◆ Exercise prompt ◆
Edit everything from the start of the records down to the line containing "- **Effect Sizes:**" by replacing "baselines" with "benchmarks" and leaving all else unchanged.

(Stored data entries)
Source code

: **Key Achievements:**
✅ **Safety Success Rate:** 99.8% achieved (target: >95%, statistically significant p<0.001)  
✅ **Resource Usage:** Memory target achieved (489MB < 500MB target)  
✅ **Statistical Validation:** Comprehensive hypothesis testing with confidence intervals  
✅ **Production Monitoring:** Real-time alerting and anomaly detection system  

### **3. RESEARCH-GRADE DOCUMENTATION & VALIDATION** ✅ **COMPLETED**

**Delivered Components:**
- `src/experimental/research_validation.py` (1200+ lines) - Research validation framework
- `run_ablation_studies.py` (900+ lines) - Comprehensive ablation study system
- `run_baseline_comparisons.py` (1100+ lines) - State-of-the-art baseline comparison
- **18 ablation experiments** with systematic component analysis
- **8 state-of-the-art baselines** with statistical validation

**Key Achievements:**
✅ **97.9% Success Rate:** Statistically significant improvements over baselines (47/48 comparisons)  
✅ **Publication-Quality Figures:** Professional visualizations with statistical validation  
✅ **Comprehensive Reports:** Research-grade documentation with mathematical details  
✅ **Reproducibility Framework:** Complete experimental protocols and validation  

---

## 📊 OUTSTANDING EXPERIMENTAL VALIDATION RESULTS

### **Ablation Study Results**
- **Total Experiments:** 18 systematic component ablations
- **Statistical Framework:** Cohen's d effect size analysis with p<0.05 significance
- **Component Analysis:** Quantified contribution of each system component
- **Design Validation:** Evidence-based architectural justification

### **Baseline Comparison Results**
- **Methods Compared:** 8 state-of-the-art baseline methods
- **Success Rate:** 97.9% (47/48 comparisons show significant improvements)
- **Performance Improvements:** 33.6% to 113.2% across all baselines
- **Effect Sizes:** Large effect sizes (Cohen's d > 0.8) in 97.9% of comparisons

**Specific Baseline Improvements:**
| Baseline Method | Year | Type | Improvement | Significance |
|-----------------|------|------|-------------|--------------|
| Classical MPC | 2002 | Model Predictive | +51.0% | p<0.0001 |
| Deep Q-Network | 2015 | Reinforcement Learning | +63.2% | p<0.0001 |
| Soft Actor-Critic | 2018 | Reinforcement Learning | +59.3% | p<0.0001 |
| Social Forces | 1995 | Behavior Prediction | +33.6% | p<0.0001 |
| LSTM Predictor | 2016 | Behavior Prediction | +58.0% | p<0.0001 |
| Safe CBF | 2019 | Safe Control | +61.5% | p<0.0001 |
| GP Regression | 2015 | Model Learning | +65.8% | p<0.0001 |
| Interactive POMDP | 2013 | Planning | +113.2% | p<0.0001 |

◆ Solution for this problem ◆
Source code

: **Key Achievements:**
✅ **Safety Success Rate:** 99.8% achieved (target: >95%, statistically significant p<0.001)  
✅ **Resource Usage:** Memory target achieved (489MB < 500MB target)  
✅ **Statistical Validation:** Comprehensive hypothesis testing with confidence intervals  
✅ **Production Monitoring:** Real-time alerting and anomaly detection system  

### **3. RESEARCH-GRADE DOCUMENTATION & VALIDATION** ✅ **COMPLETED**

**Delivered Components:**
- `src/experimental/research_validation.py` (1200+ lines) - Research validation framework
- `run_ablation_studies.py` (900+ lines) - Comprehensive ablation study system
- `run_baseline_comparisons.py` (1100+ lines) - State-of-the-art baseline comparison
- **18 ablation experiments** with systematic component analysis
- **8 state-of-the-art benchmarks** with statistical validation

**Key Achievements:**
✅ **97.9% Success Rate:** Statistically significant improvements over benchmarks (47/48 comparisons)  
✅ **Publication-Quality Figures:** Professional visualizations with statistical validation  
✅ **Comprehensive Reports:** Research-grade documentation with mathematical details  
✅ **Reproducibility Framework:** Complete experimental protocols and validation  

---

## 📊 OUTSTANDING EXPERIMENTAL VALIDATION RESULTS

### **Ablation Study Results**
- **Total Experiments:** 18 systematic component ablations
- **Statistical Framework:** Cohen's d effect size analysis with p<0.05 significance
- **Component Analysis:** Quantified contribution of each system component
- **Design Validation:** Evidence-based architectural justification

### **Baseline Comparison Results**
- **Methods Compared:** 8 state-of-the-art baseline methods
- **Success Rate:** 97.9% (47/48 comparisons show significant improvements)
- **Performance Improvements:** 33.6% to 113.2% across all benchmarks
- **Effect Sizes:** Large effect sizes (Cohen's d > 0.8) in 97.9% of comparisons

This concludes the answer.